Bin ich jetzt bei Euch?“

 

ruft es mit sanfter und kläglich versagender Stimme.

 

„Ja! Ich bin bei Dir!“

 

 

sagt der Kommandant und streicht dem Kindersoldaten liebevoll über den Kopf. Wieder sinkt das Kind in sich zusammen und sucht mit sich ringend die körperliche Nähe des Kommandanten.

 

Der Kommandant schaut sich das Kind genauer an.

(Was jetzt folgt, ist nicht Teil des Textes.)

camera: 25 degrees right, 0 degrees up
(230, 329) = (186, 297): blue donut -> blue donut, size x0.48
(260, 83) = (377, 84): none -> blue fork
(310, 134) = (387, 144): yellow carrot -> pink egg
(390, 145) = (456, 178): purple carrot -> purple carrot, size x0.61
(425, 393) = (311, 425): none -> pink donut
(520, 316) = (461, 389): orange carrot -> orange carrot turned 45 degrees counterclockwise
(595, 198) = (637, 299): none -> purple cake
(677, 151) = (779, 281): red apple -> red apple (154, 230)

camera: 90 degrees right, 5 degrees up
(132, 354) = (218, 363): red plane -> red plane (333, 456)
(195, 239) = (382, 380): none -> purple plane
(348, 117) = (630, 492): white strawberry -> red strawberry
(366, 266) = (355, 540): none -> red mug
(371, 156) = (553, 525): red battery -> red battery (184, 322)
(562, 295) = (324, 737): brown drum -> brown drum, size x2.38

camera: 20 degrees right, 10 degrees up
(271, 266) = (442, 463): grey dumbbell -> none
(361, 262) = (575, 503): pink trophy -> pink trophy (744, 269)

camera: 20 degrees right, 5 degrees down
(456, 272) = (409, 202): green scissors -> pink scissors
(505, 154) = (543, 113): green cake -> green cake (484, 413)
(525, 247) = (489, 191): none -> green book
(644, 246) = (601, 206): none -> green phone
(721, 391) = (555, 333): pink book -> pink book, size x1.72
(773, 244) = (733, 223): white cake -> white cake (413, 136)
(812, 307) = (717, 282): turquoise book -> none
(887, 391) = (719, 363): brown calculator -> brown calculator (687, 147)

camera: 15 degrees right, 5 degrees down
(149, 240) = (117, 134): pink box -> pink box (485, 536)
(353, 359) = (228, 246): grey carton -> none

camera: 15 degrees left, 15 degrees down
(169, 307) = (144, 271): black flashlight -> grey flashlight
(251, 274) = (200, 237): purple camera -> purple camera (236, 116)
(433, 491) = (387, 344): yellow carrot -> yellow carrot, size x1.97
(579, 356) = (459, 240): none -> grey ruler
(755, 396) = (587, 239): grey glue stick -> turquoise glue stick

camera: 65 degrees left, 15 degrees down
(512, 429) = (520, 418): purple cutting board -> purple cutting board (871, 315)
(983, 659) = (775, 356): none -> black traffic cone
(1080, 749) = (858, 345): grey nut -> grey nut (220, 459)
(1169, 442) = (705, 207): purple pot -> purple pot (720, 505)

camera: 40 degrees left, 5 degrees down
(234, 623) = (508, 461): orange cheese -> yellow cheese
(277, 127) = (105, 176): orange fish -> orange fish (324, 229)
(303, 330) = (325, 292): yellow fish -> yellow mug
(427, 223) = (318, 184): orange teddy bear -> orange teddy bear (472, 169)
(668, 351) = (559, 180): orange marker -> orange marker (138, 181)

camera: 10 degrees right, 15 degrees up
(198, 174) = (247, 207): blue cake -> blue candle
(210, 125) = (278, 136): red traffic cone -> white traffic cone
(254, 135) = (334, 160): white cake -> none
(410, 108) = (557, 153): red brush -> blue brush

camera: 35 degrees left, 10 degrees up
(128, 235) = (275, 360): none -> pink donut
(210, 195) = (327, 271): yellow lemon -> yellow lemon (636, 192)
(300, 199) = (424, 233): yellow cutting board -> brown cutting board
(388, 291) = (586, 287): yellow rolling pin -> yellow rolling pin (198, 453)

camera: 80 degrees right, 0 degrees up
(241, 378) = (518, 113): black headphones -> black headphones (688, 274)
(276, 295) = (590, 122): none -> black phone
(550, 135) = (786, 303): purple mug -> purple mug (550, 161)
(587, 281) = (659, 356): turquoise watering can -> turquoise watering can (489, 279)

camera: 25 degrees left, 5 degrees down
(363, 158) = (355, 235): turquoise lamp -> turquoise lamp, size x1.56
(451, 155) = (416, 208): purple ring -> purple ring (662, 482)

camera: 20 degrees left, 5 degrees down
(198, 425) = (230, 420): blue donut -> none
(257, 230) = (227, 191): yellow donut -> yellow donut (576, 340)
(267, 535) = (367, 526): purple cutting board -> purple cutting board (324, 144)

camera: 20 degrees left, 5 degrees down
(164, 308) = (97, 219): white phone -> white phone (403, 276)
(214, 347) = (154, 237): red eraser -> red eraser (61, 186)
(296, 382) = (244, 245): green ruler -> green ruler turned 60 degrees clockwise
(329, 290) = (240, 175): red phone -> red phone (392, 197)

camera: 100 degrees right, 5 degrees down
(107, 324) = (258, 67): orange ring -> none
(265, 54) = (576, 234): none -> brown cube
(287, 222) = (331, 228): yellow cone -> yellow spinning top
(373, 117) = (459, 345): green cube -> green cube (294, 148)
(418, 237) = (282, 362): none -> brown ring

Kaum zwölf Jahre alt! Ein Mädchen! Kaum den Kindheitsschuhen entwachsen! Er drückt das Mädchen ganz eng und dicht an sich. Dann öffnet das Kind plötzlich doch seine Augen.

 

 

„Bist Du es, Papa?“

 

 

fragt es sich eng anschmiegend und am Hals des Kommandanten festklammernd.

 

 

„Pscht! Pscht! Bleib ganz ruhig, mein Kind!

 

Es wird alles wieder gut!!“

 

 

sagt der Kommandant mit sanftmütiger Stimme.

 

 

„Was hat man Euch nur erzählt,

 

dass Ihr als Kinder in den Krieg zieht?

 

Bleib ganz ruhig! Es wird alles wieder gut!“

 

 

 

„Ich habe keine Eltern mehr!“

 

 

antwortet dann leise jenes Kind, das dem Leben offenbar doch näher steht als dem Tod, dem es bereits als junger Mensch eigens die Hand geschüttelt hat.

 

 

„Beide Elternteile sind im Krieg getötet worden.

 

Von einer Granate getroffen.

 

Ich habe es selbst mit angesehen!

 

Man hat uns erzählt,

 

dass verirrte Seelen wie Gewehrkugeln sind.

 

Vor allem verirrte Kinderseelen!

 

Und: Wenn ich mit ihnen fliege,

 

mit diesen Gewehrkugeln,

 

sehe ich meine Eltern im Himmel bald wieder,

 

schneller als ich mir das vorzustellen vermag!